AUFGABEN
a - Welche Seite hatte Maja im Text über Schulen und Copyright im Browser geöffnet, während sie am Computer ein Deckblatt für ihr M&U-Projekt zusammenklebte?
b - Schreibe den Text über Schulen und Copyright nach seinem letzten Satz weiter.

Schulen und Copyright
|
Geschrieben von Beat Rubischon (Link) am
Sonntag, 22. November 2009, 22:27
aus dem *lernen-fürs-leben* dept.
Ich nahm mir gerade Zeit um auf meiner heimischen Infrastruktur aus der priska eine nala zu machen. In einem Augenwinkel beobachtete ich Maja, wie sie auf dem Computer ein Deckblatt zu ihrem neuesten M&U Projekt zusammenklebte. Ein Browser auf Google's Bildersuche - bei mir klingelten gleich die Alarmglocken. Wenn ich meinen Kids etwas aus unserem Recht mitgeben möchte, dann der Umgang mit copyrightgeschütztem Material. Sie sollen wissen, welche Pflichten, aber auch welche Rechte ihnen zustehen. Letztendlich ist es beinahe so einfach wie das Warten bei rot und das Gehen bei grün.
Geistige Arbeit ist Arbeit. Ein Text zu schreiben, ein Bild zu machen, Musik zu spielen oder einen Film zu drehen bedeutet genauso einen Aufwand wie das Zimmern eines Stuhls oder das Grossziehen einer Kuh. Wieviele Autoren schreiben zwei, drei Jahre an einem Buch, ohne einen müden Rappen zu sehen? Und wie viele Fotografen reisen auf eigene Kosten, investieren Zeit und Mühe, ohne zu wissen, ob sie mit dem Bild je einen Franken verdienen wollen? Das Ergebnis, Stuhl, Buch, Bild, Milch, Musikstück oder Film stellen das Resultat langer Arbeit dar.
Klar entsteht dem Autor eines Buches erst einmal keinen Schaden, wenn sein Text einfach so vervielfältigt wird. Und auch der Fotograf hat kein Problem damit, wenn sein Bild plötzlich von den Plakatwänden herunterblinzelt. Dennoch sind sie darauf angewiesen, dass ihre Werke verkauft werden und sie irgendwann etwas dafür bekommen, sich den Arsch aufgerissen zu haben.
Unser Urheberrecht schützt sie davor, um ihren Lohn geprellt zu werden. Selbst ohne ausdrücklichen Hinweis ist jedes geistige Werk das Eigentum des Urhebers. Selbst bei einer Veröffentlichung bleibt es sein Kind und er darf darüber bestimmen, was damit passiert.
Ganz kurz: Egal, was ich an geistigem Eigentum in die Hände bekomme - so lange nichts anderes geschrieben ist, darf ich es nicht kopieren oder weiterverwenden.
Gleichzeitig trägt der Autor auch die Verantwortung dafür, was durch sein Werk passiert. Enthält sein Buch rassistische Stellen, zeigt sein Bild ein zehnjähriges Mädchen beim Masturbieren oder bringt sein Programmschnippel den Operator um, so wird der Autor zur Rechenschaft gezogen. Rechte sind immer mit Pflichten verbunden. Auch hier. Scheissleben :-)

DATENSÄTZE
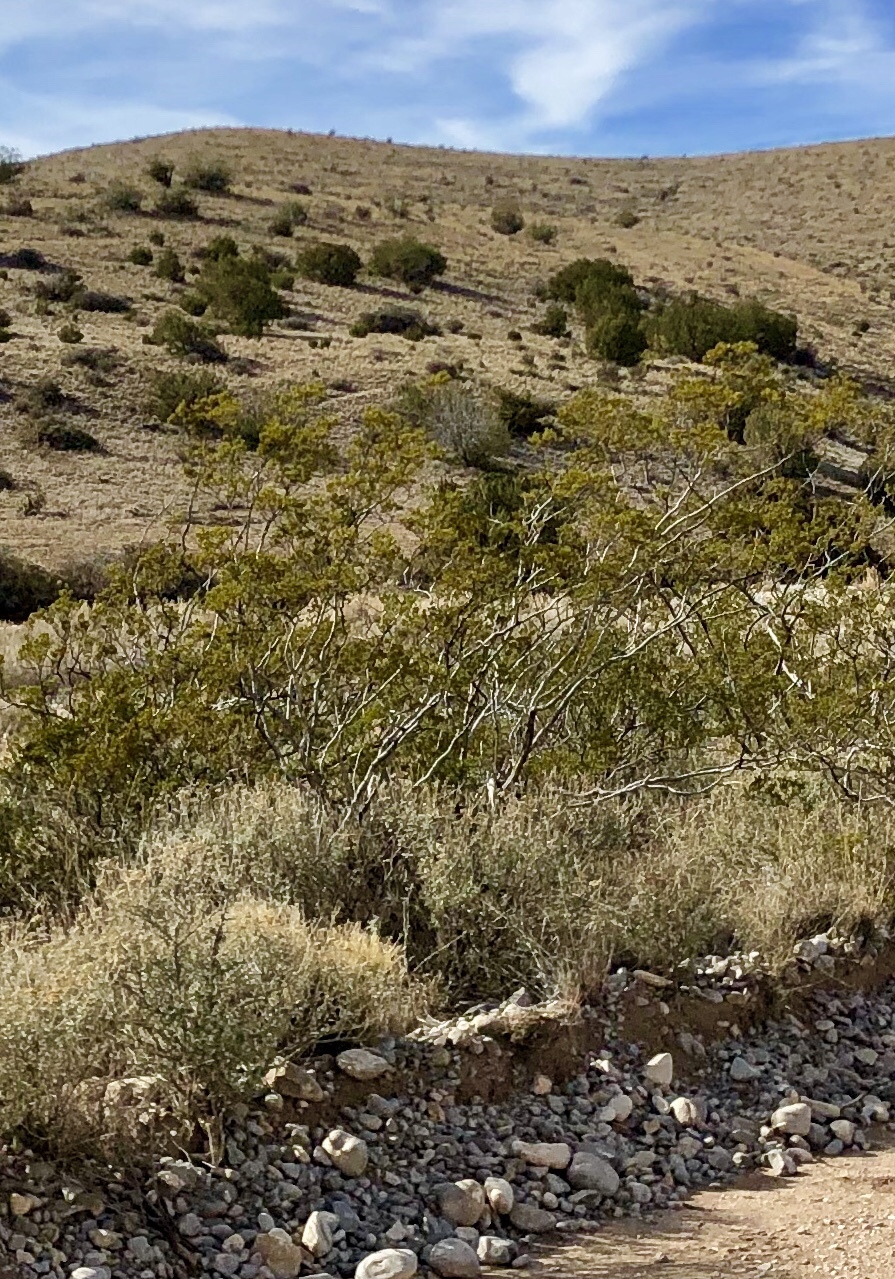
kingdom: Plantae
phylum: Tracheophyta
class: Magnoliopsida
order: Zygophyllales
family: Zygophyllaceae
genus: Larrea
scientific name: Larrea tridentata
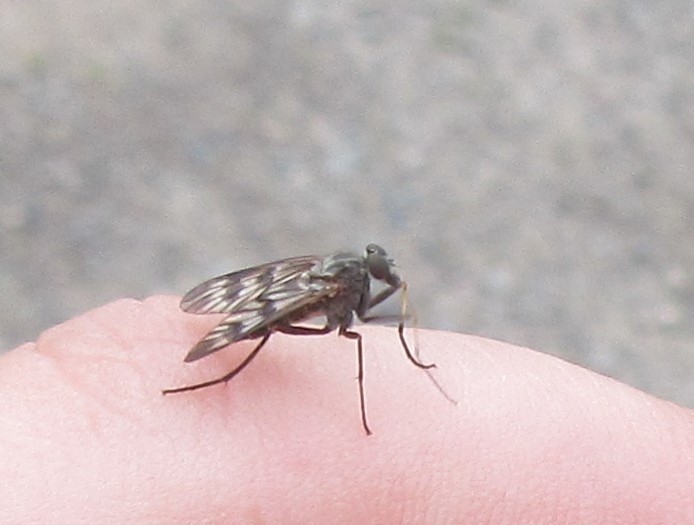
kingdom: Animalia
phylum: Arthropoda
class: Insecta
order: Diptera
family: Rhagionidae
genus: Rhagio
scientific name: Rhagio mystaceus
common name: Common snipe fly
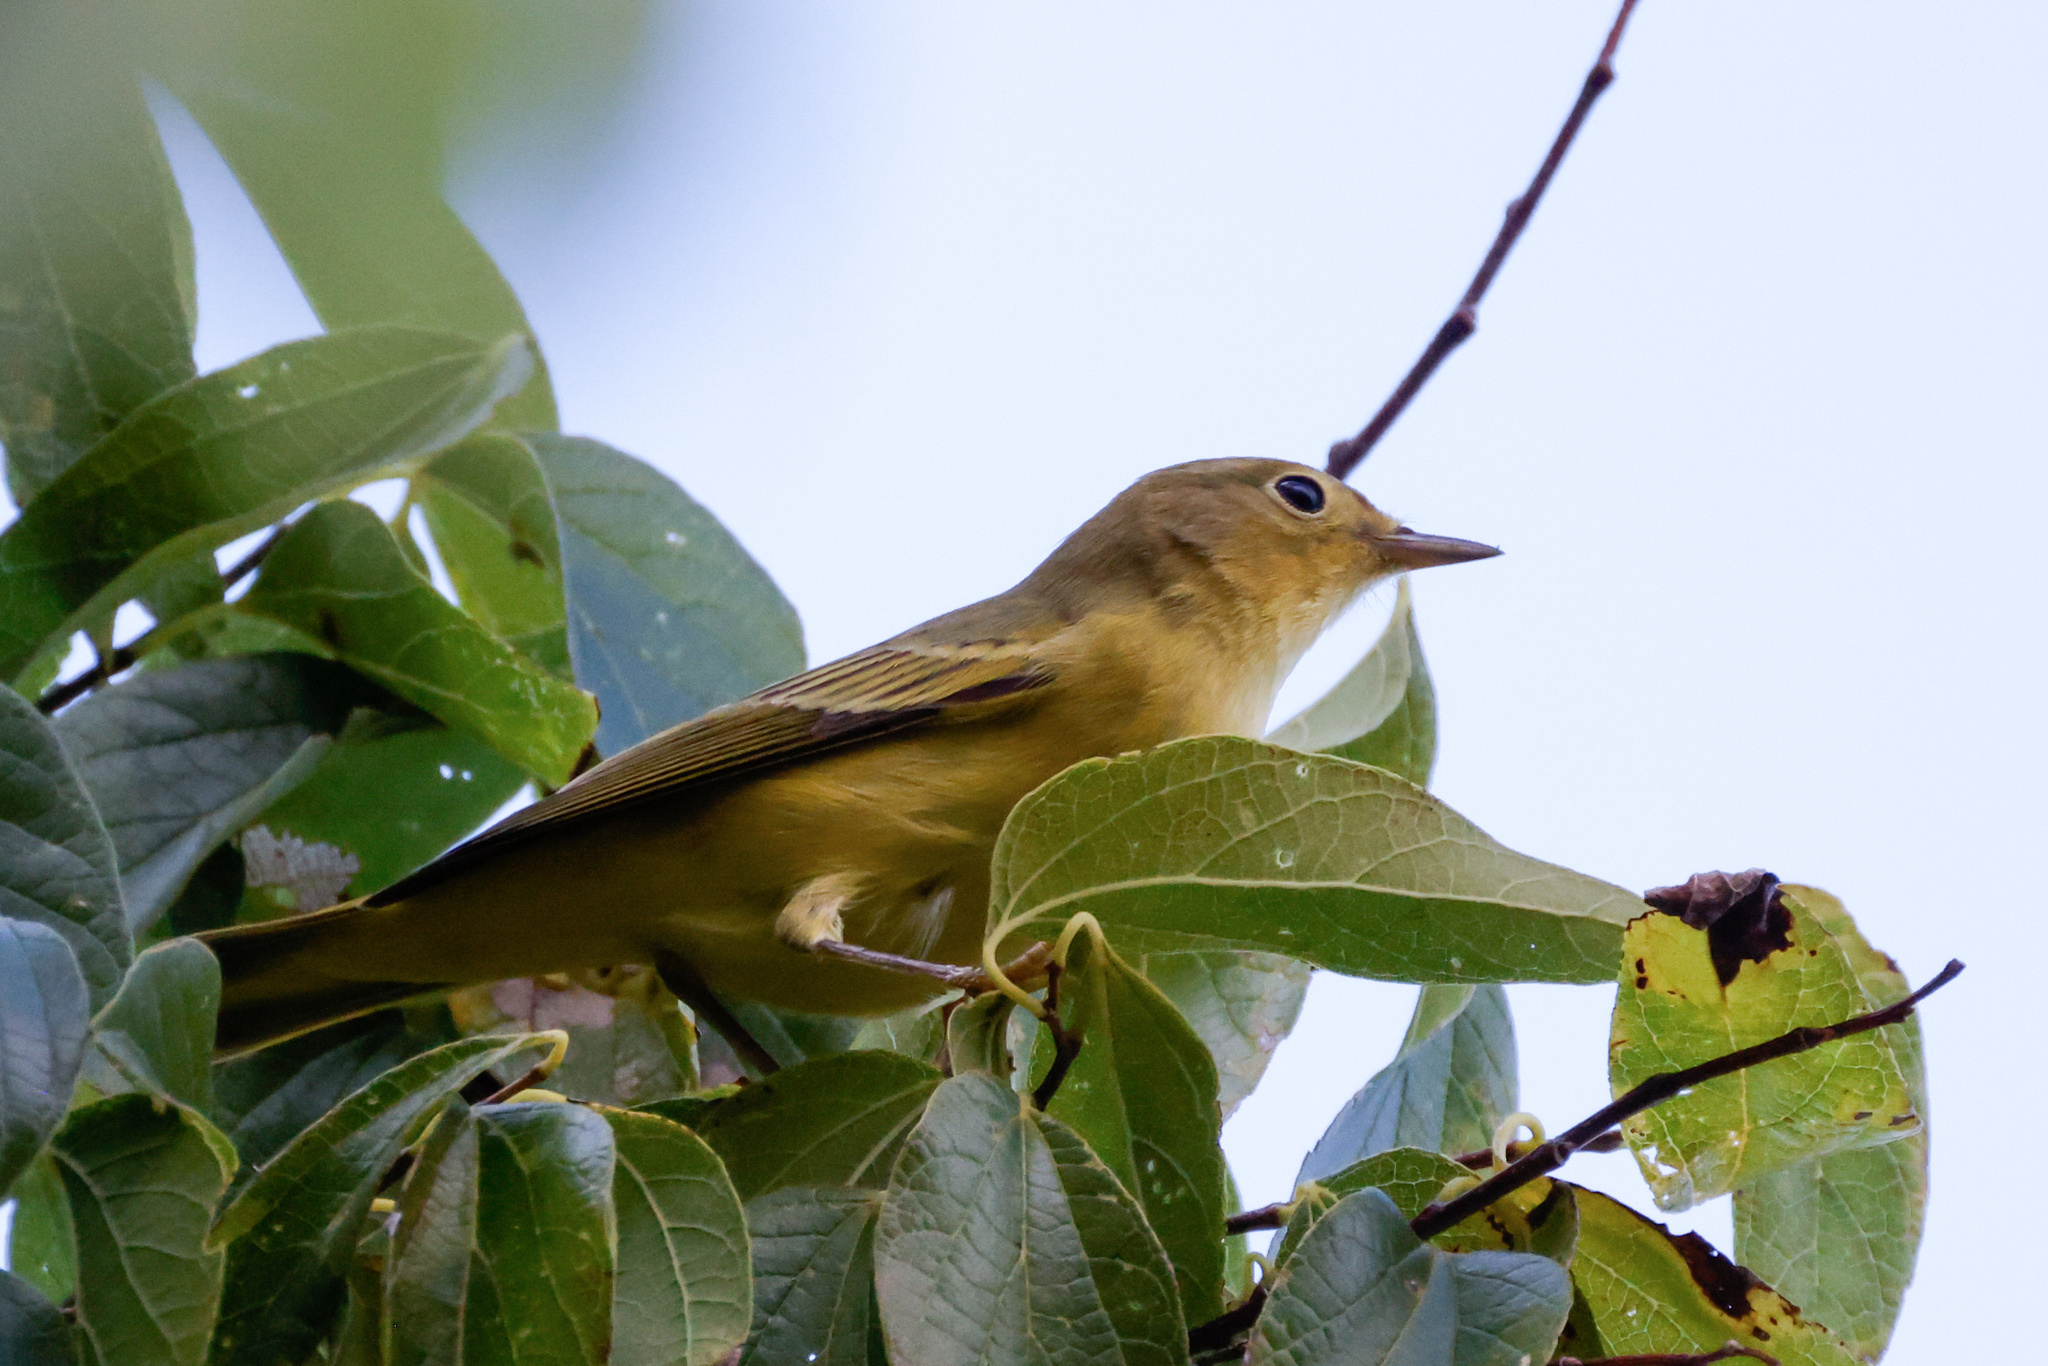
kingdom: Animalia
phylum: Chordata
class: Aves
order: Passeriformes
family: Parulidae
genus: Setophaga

ANTWORTEN
a - Sie hatte Googles Bildersuche geöffnet.

b -
Nun gibt es ein Recht auf Privatkopie. Ich darf mir für meinen persönlichen Gebrauch ein Buch, ein Foto, ein Musikstück oder ein Film kopieren. Auch wenn die Musik- und Filmindustrie ganz und gar nicht so sieht, so darf ich mit eine DVD kopieren, ein Musikstück herunterladen oder ein Bild abfotografieren und zuhause aufhängen. Ich darf dieses Werk sogar einem kleinen Kreis von mir nahestehenden Personen zeigen oder weitergeben. Die Grenze liegt hier bei typischerweise drei bis fünf Personen.
Und da liegt der Knackpunkt bei den Schulen. Lehrer nehmen sich seit Urzeiten das Recht, beliebige Texte und Bilder in ihren Klassen zu verteilen. Klassen, die typischerweise gut 20 Schüler haben. Sie scheren sich einen Deut darum, ob dies im Sinne des Autoren war und ob ihr Handeln gängigem Gesetz widerspricht. Ich sah erst vor kurzem ein Französischübungsblatt, auf dem sogar der Copyrighthinweis mitfotokopiert wurde... Wen wundert es, dass die Kids genau dieses Verhalten übernehmen und wild draufloskopieren?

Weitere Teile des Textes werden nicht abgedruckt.